Об окончании поездки возвестил встряхивающий толчок. Нас изрыгнуло в тускло-желтый коридор. Мои попутчики свернули направо, в сторону лаборатории. Я двинулся в другую сторону, подошел к двери с надписью «Архив историй болезни», открыл ее и вошел.
Со времени моего ухода здесь практически ничего не изменилось. Мне пришлось повернуться боком, чтобы пролезть в узкий проход, прорезанный в набитых медкартами стеллажах высотой от пола до потолка. Никакого тебе компьютера, никакой попытки привлечь высокие технологии, чтобы привести в связную систему десятки тысяч обтрепанных картонных папок. Больницы – это консервативные институты, и прогресс приветствуют не более, чем собака приветствует чесотку.
В конце прохода маячила серая стена. Вплотную к ней восседала сонного вида молодая филиппинка, читая гламурный журнал.
– Вам чем-нибудь помочь?
– Да. Я доктор Делавэр. Мне нужно достать карточку одного моего пациента.

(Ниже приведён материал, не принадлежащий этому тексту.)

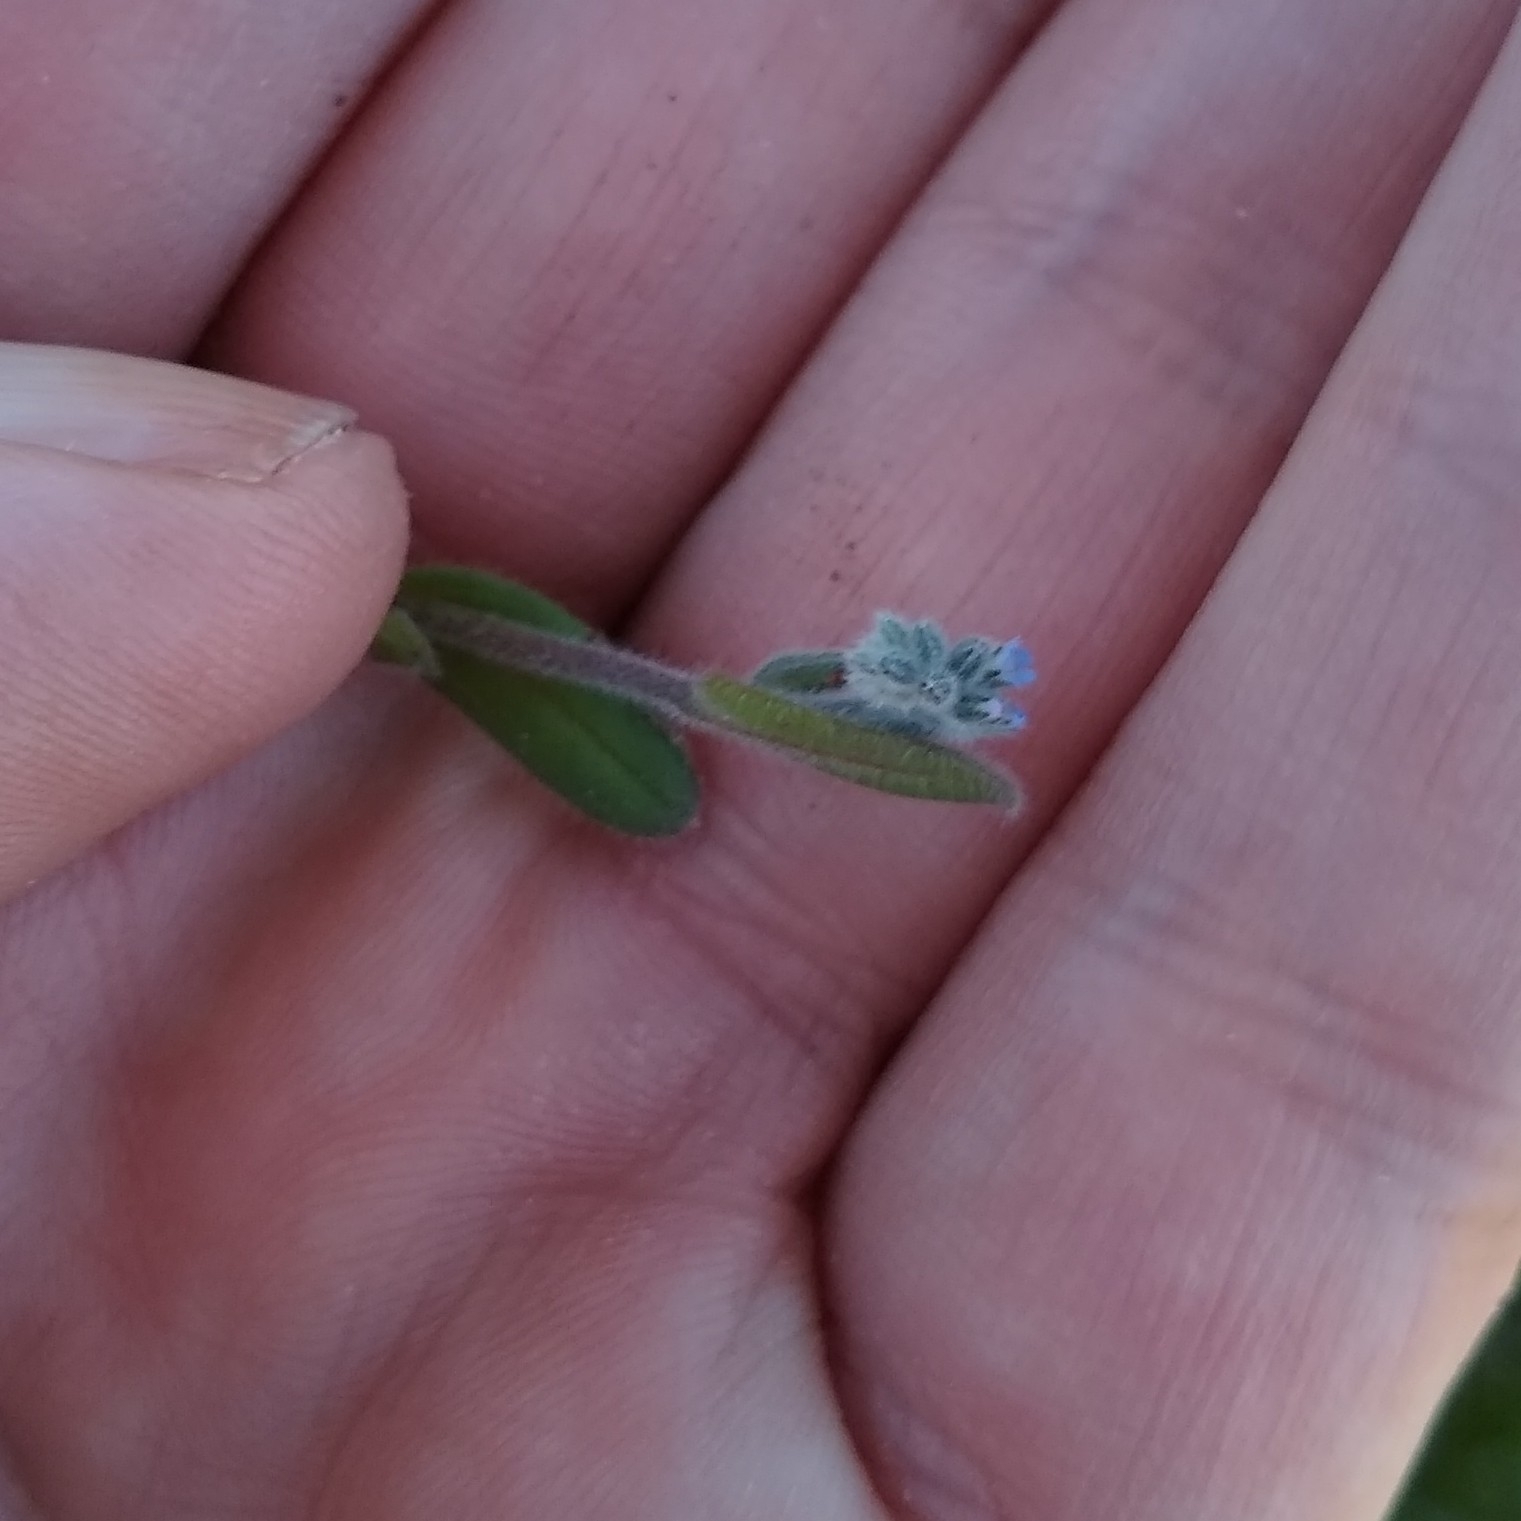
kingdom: Plantae
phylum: Tracheophyta
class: Magnoliopsida
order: Boraginales
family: Boraginaceae
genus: Myosotis
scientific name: Myosotis stricta
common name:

– Вы могли попросить свою секретаршу позвонить нам, и мы бы вам ее отправили.
Ну конечно. Через две недели.
– Рад это слышать, но мне нужно взглянуть на нее прямо сейчас, а моей секретарши еще нет на месте.
– Как фамилия пациента?
– Адамс. Брайан Адамс.
Помещение было разделено по алфавитному принципу. Я выбрал фамилию, которая направила бы ее в дальний конец, к секции «А – К».